Le narrateur poursuit son récit accablant avec une emphase qui manifeste une sainte colère : « de nombreux fidèles assistaient à une messe pascale ». Une foule, quoi. Quand la transgression se mêle à une inconséquence limite criminelle, le journaliste redevient ce citoyen soucieux de la santé de ses semblables. Ainsi une « quarantaine de personnes se trouvait (sic) à l’intérieur » selon le témoignage d’un « fidèle ». Bienheureux ceux qui croient sans avoir vu la vidéo sur les réseaux sociaux !

Le Point ayant jeté la première pierre, le reste de la presse hexagonale ne pouvait que rejoindre son élan lapidaire. Le Figaro évoque « une trentaine d’ecclésiastiques (sic), ainsi que des enfants de chœur » dans une terminologie qui trahit une ignorance patente du catholicisme. L’émission Quotidien, elle, ne pouvait louper cette occasion de brocarder ses ci-devant de prédilection avec sa morgue accoutumée et ses ricanements de cuistres. La séquence s’intitule : « La grosse fiesta du Covid ». « C’est sans aucun doute la meilleure histoire du week-end » annonce le présentateur. Les images de la liturgie pascale en cause y sont accompagnées de commentaires et de bruitages aptes à amuser le beauf qui s’ignore. Pour l’anecdote, on remarquera que Le Figaro comme Quotidien ont originellement graphié « Saint-Nicolas-du-Chardonnay » – les adresses web respectives des articles faisant foi – le nom du lieu. Ils auront sans doute pensé, au départ, qu’il s’agissait d’un débit de boissons. Les anticléricaux de jadis avaient, eux, un catéchisme de base.

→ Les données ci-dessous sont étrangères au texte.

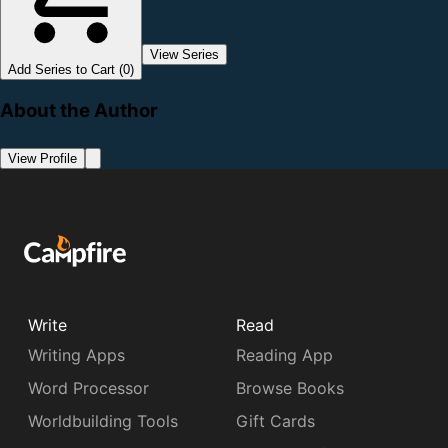
View Series
Add Series to Cart (0)
About the Author
View Profile
Write
Read
Writing Apps
Reading App
Word Processor
Browse Books
Worldbuilding Tools
Gift Cards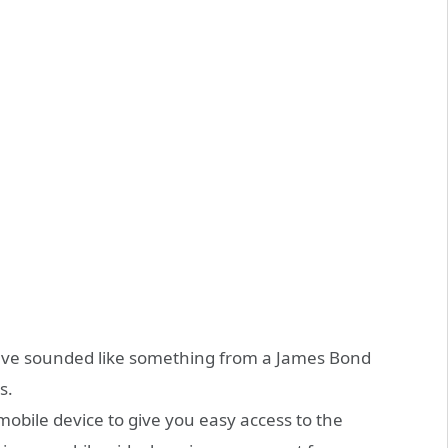
ave sounded like something from a James Bond
s.
obile device to give you easy access to the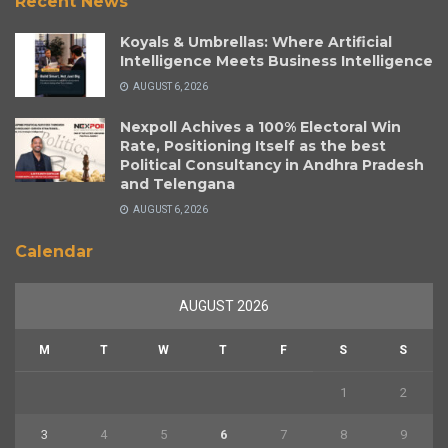
Recent News
Koyals & Umbrellas: Where Artificial
Intelligence Meets Business Intelligence
AUGUST 6, 2026
Nexpoll Achives a 100% Electoral Win
Rate, Positioning Itself as the best
Political Consultancy in Andhra Pradesh
and Telengana
AUGUST 6, 2026
Calendar
AUGUST 2026
M
T
W
T
F
S
S
1
2
3
4
5
6
7
8
9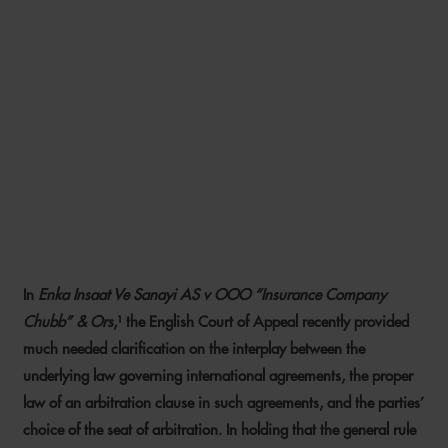
AN END TO UNCERTAINTY?
COURT OF APPEAL
GUIDANCE ON
DETERMINING THE PROPER
LAW OF ARBITRATION
AGREEMENTS
In
Enka Insaat Ve Sanayi AS v OOO “Insurance Company
7 MAY 2020
Chubb” & Ors
,¹ the English Court of Appeal recently provided
much needed clarification on the interplay between the
underlying law governing international agreements, the proper
law of an arbitration clause in such agreements, and the parties’
choice of the seat of arbitration. In holding that the general rule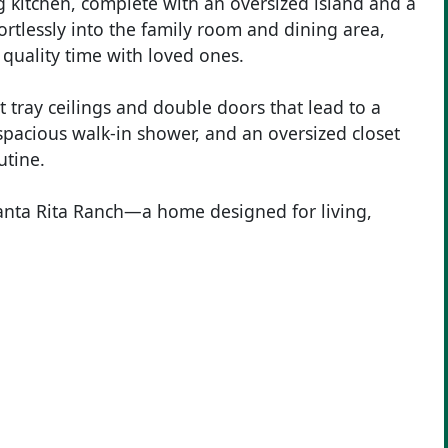
g kitchen, complete with an oversized island and a
ortlessly into the family room and dining area,
 quality time with loved ones.
t tray ceilings and double doors that lead to a
 spacious walk-in shower, and an oversized closet
utine.
anta Rita Ranch—a home designed for living,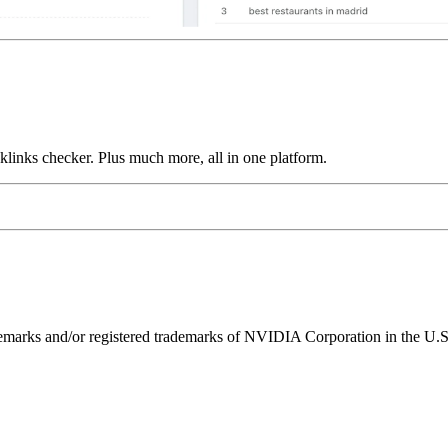
links checker. Plus much more, all in one platform.
ks and/or registered trademarks of NVIDIA Corporation in the U.S. 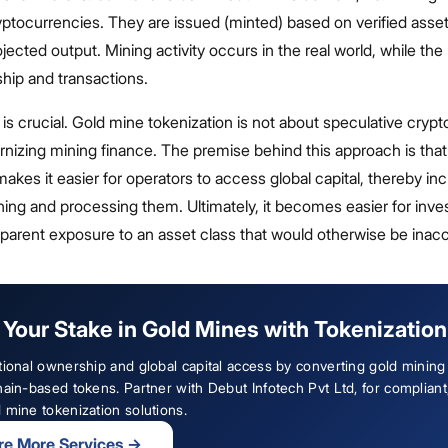
yptocurrencies. They are issued (minted) based on verified asset
ojected output. Mining activity occurs in the real world, while th
hip and transactions.
n is crucial. Gold mine tokenization is not about speculative cryp
rnizing mining finance. The premise behind this approach is that
akes it easier for operators to access global capital, thereby in
mining and processing them. Ultimately, it becomes easier for inve
nsparent exposure to an asset class that would otherwise be inac
Your Stake in Gold Mines with Tokenization
tional ownership and global capital access by converting gold mining
hain-based tokens. Partner with Debut Infotech Pvt Ltd, for compliant
 mine tokenization solutions.
re More Services
→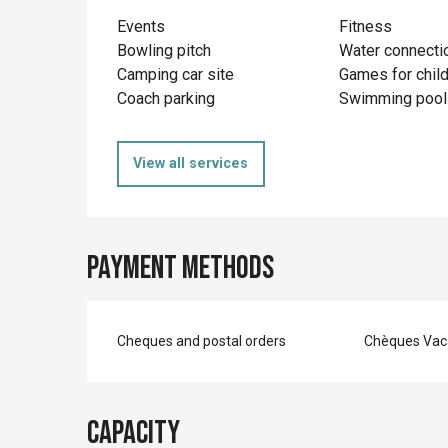
Events
Fitness
Bowling pitch
Water connecti
Camping car site
Games for chil
Coach parking
Swimming pool
View all services
Payment methods
Cheques and postal orders
Chèques Vac
Capacity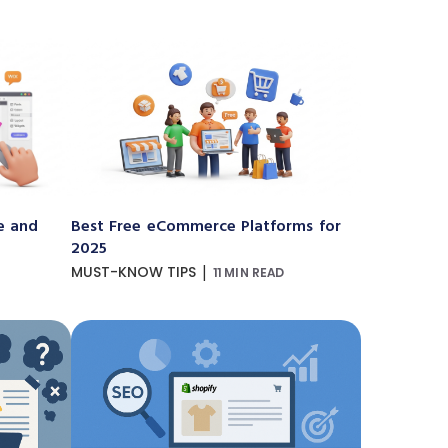
e and
Best Free eCommerce Platforms for
2025
|
MUST-KNOW TIPS
11 MIN READ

Concernant le nombre de participants, les chiffres données par les forces de l’ordre – et leurs auxiliaires de circonstance – sont, pour une fois, supérieurs à ceux des organisateurs. C’est le site Arrêt sur images, peu suspect d’accointances papistes, qui souligne le décalage : « Le Point assure qu’une messe pascale clandestine en latin aurait eu lieu à Paris le 11 avril, occasionnant une visite de la police. Mais la cérémonie a été filmée, et… il n’y avait pas de paroissiens. » Il eût suffi à la légion de rédacteurs ayant repris l’infox initiale de vérifier les évènements par eux-mêmes en visionnant le replay, ce qui serait le minimum syndical à attendre de leur part. Au lieu de cela, ils se sont contentés d’une minable resucée du scoop délivré par les marchands de salades concurrents. Ces virtuoses du copier-coller appartiennent à une corporation croissante : la paresse écrite.

Sinon, je voulais ajouter un truc, mais j’ai oublié quoi.